Wednesday, June 29, 2011

One Day I Won't be Covered in Puke

This is not a glamorous blog, but I need to get it out of the way.

Charlotte is a puker.

Not at first. In fact, I remember thinking to myself (smugly) in the beginning, "I am so thankful that Charlotte doesn't spit up like _____'s baby, what an annoying thing." Well, little did I know I would be in for months and months of puke. I'm not talking a little spit-up here and there, I'm talking about large quantities of puke 6-8 times a day. At first I thought it was a phase, she'll grow out of it in no time. But days turned to weeks, and weeks to months, and the puking just carried on. Our pediatrician said that their pyloric sphincter is not fully developed until 6 months, so around then it should stop. 6 months came and went, and I'm still covered in puke on a daily basis. I thought, maybe when she started eating solid food it would slow down, but no such luck. The only thing that changed was the consistency of the puke. Wonderful...

I started developing strategies to get out the door with clean clothes. I had a designated "puke shirt" that I would wear over my real clothes and take off right before I left.  Since I have a moral aversion to bibs, Charlotte would stay in her 'puke clothes' until we arrived at our destination, then I would change her. I carry around burp clothes wherever I go.There is a cloth tucked away in every corner of our house. If anyone wants to hold her, I hand them a burp cloth also. I even carry paper towels so I can wipe up the floor of Target when it splatters.  And praise God for hardwood floors. I don't even want to think about what our house would smell like if we had carpet.

It does say a lot about a mother's love. I don't even mind that she does it. I know it's gross, and yes, it is extremely annoying, but I love her no matter what. God really blessed mothers with the ability to see their children through rose-colored glasses. I would feel so sorry for any other mom if I knew their baby puked on them everyday. But it doesn't phase me one bit.
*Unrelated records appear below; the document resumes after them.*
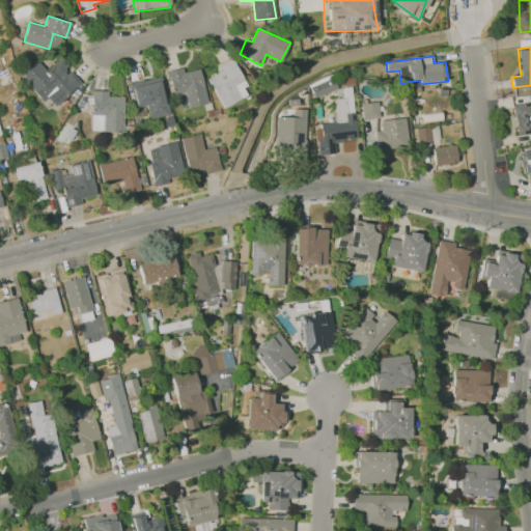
[(47,71),(38,61),(22,76),(44,102),(47,98),(55,107),(81,83),(71,72),(66,75),(64,72),(68,66),(60,58),(47,71)]
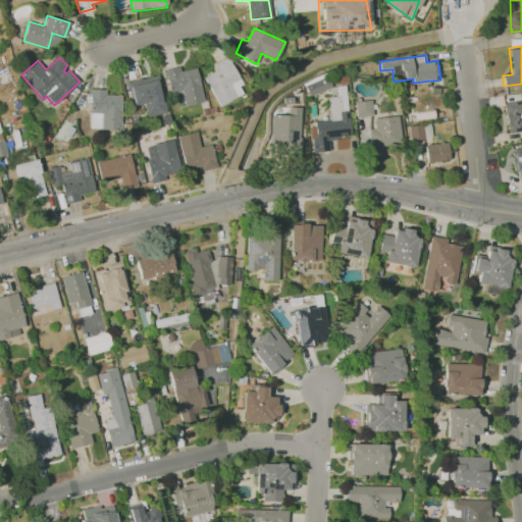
[(245,84),(229,58),(215,64),(218,68),(204,76),(220,106),(244,93),(239,87),(245,84)]
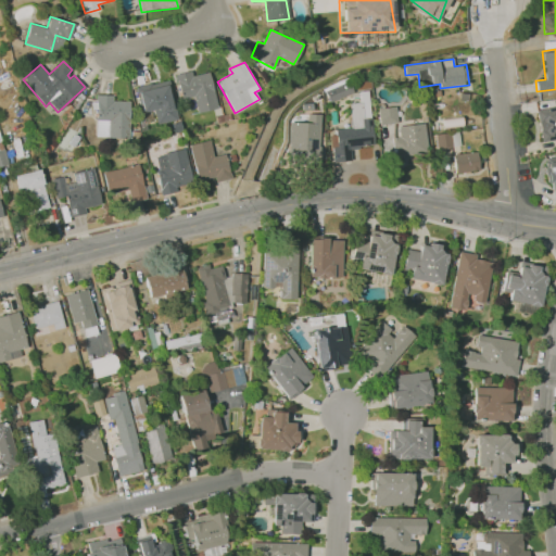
[(176,75),(182,98),(194,96),(198,112),(216,109),(209,73),(193,77),(192,71),(176,75)]
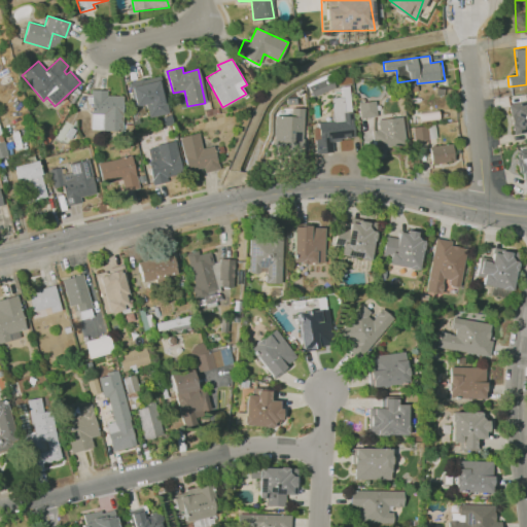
[(129,82),(135,108),(144,105),(149,118),(169,114),(160,75),(129,82)]
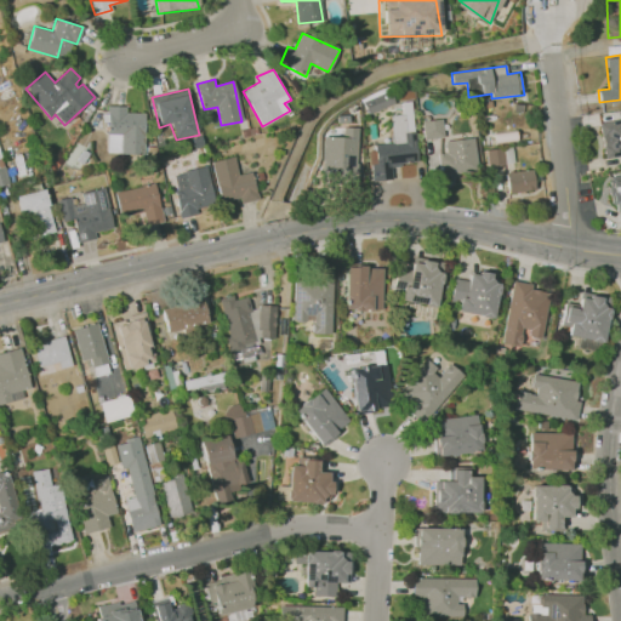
[(363,101),(369,114),(396,104),(388,91),(363,101)]
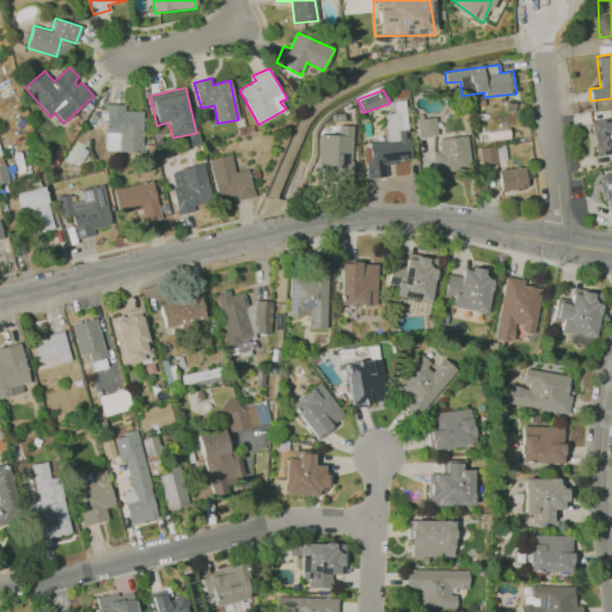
[(106,104),(106,133),(121,133),(120,152),(141,153),(142,111),(124,111),(124,104),(106,104)]
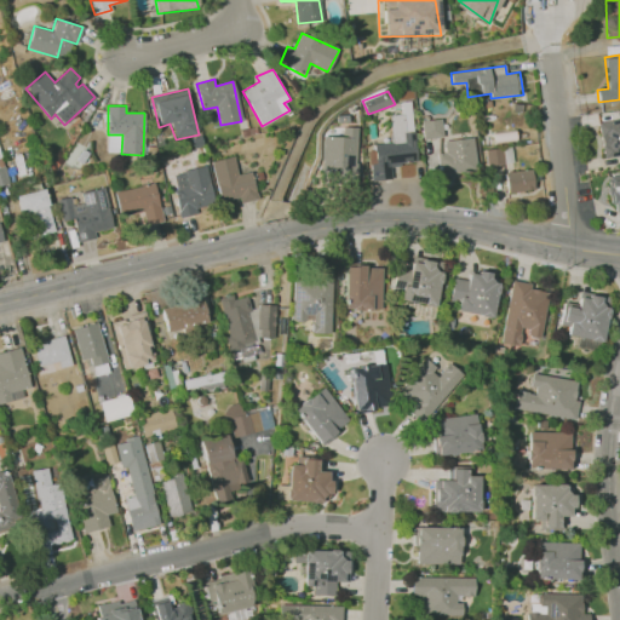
[(602,158),(619,155),(619,118),(598,121),(602,158)]
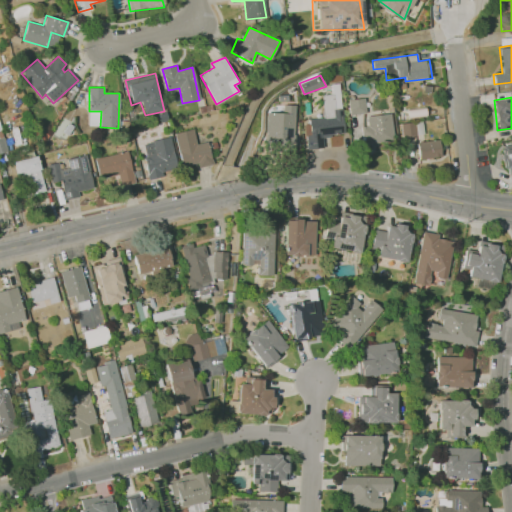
[(347,101),(349,115),(366,113),(364,98),(347,101)]
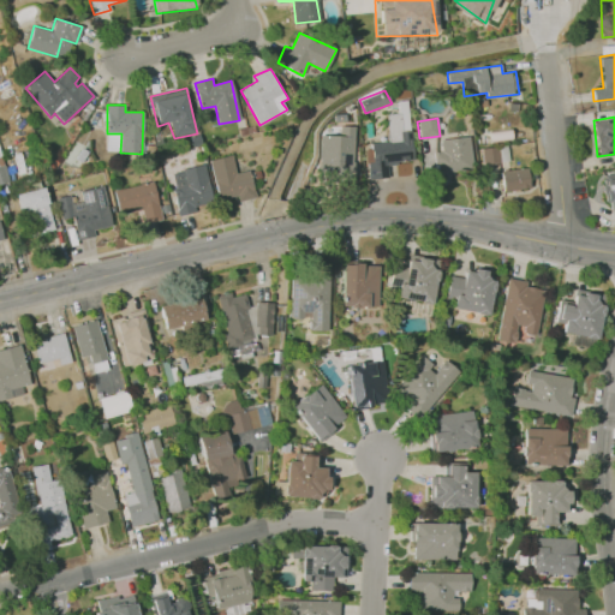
[(332,129),(326,180),(353,185),(357,132),(332,129)]
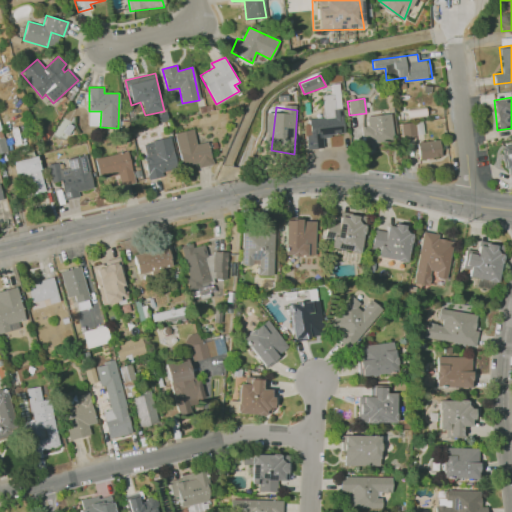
[(308,119),(310,135),(306,136),(307,150),(323,148),(322,137),(343,135),(342,108),(333,109),(334,117),(308,119)]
So, don't feel bad for me. I love her regardless of the constant regurgitation. And a  word of warning: I can't promise she won't get you!

I'm documenting this for the same reason I document everything else. One day, I will look back at this and remember what it felt like to be puked on all day. I will laugh about it, tease Charlotte about it, and move on. All of these things come and go so quickly. There is joy in everything, even puke.